Congressional leadership is expected to "ping-pong" the Senate legislation back to the House for a vote. If that happens, Stupak said, he doesn't see the House approving the Senate language.
"I can see a scenario where the Senate says, 'This is it, we can't do it," and then we in the House say 'Fine. Let's bring it up. We're going to vote it down. We'll let the Senate know we don't like it,'" he said. "And the leadership goes, 'Oh, we can't do that, we can't do that, that'd be an embarrassment.' No, it's the legislative process."
If the bill is voted down, Stupak said, it can be brought up again 30 days later.
Stupak thinks ultimately a health care bill will be passed, though he predicted it would take until at least early February.
On the economy, Stupak said the one-third of the stimulus money that has been spent so far has halted a free-fall. A study released this week by the conservative think tank American Enterprise Institute concluded the stimulus spending turned what would have been a 1 percent contraction in the economy last year into 3 percent growth.
But the recession is far from over, Stupak said.
"This isn't a quick in and out ... 2010 is still going to be a very rough year for employment and jobs," he said.
Another jobs bill passed the House in December, which provides $27.5 billion in fully-funded road projects in 2010. Stupak said the bill is expected to be taken up by the Senate when they return from recess.
In his interview Thursday, Stupak also talked about local projects such as White Pine Electric Power's retrofit of the power plant in L'Anse for biofuels.

#### SUPPLIED RECORDS
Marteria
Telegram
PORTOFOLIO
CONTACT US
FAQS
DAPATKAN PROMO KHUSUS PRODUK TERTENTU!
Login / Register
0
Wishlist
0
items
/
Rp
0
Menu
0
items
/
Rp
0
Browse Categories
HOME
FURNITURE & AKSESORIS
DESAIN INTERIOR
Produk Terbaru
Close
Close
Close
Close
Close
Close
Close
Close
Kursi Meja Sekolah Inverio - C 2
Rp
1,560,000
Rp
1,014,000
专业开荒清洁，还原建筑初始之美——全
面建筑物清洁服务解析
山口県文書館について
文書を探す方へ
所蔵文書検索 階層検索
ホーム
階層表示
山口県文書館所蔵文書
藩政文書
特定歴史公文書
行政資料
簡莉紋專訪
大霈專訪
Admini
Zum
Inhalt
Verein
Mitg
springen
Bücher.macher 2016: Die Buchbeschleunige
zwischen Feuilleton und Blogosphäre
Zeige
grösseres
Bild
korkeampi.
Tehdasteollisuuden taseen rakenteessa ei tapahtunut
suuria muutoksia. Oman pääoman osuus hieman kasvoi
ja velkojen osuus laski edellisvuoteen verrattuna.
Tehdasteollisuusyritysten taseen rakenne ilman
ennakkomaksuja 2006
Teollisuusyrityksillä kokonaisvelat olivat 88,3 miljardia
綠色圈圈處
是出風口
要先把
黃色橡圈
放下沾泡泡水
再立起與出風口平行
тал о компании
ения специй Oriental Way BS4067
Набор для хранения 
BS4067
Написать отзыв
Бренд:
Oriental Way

#### YOUR TASKS
1. Answer from the article on Stupak's interview:
(a) According to Stupak, how long after a bill is voted down can it be brought up again?
(b) What did the American Enterprise Institute study conclude about the stimulus spending?
(c) How much does the jobs bill the House passed in December provide, and for what?
2. Quote the article on Stupak's interview from "Stupak thinks ultimately" to "3 percent growth.".
3. Extend the article on Stupak's interview, picking up after its final sentence.

#### ANSWERS BY ITEM NUMBER
1.
(a) 30 days later.
(b) It turned what would have been a 1 percent contraction in the economy last year into 3 percent growth.
(c) $27.5 billion, for fully-funded road projects in 2010.

2.
Stupak thinks ultimately a health care bill will be passed, though he predicted it would take until at least early February.
On the economy, Stupak said the one-third of the stimulus money that has been spent so far has halted a free-fall. A study released this week by the conservative think tank American Enterprise Institute concluded the stimulus spending turned what would have been a 1 percent contraction in the economy last year into 3 percent growth.

3.
"Not only did you put 30 people to work retrofitting that power plant into a modern biofuel plant, but now to grow and harvest the biofuels, you've spun off jobs," he said.
Stupak has been mentioned as a possible candidate for governor of Michigan. Since Lt. Gov. John Cherry's decision this week not to seek the office, Stupak has received a barrage of calls and e-mails from long-time supporters asking him to consider a campaign, he said.
But Stupak said he is leaning against it, for several reasons. For one, he said, if Cherry was having trouble raising money, the same problem could apply to him. Stupak said his stance on abortion could also hurt him in a Democratic primary, though he acknowledged House Speaker Andy Dillon, another frequently mentioned candidate for governor, is also anti-abortion. It would also be hard to mount a statewide campaign and continue his work in Washington, Stupak said.
"I'm just not too sure I'm ready to say, 'OK, let's try a bigger challenge,'" he said during an interview Thursday afternoon. "I like my job. I'm happy with my job. I'm a chairman (of the House's Oversight and Investigations Committee). I don't know if I want to give up all that seniority and that in Washington. Am I not better off using that seniority and my influence in Washington to help the people of the 1st Congressional District? Is that more important than being governor? I think being a Congressman is more important right now, maybe."
However, he said he would have a clearer idea next week.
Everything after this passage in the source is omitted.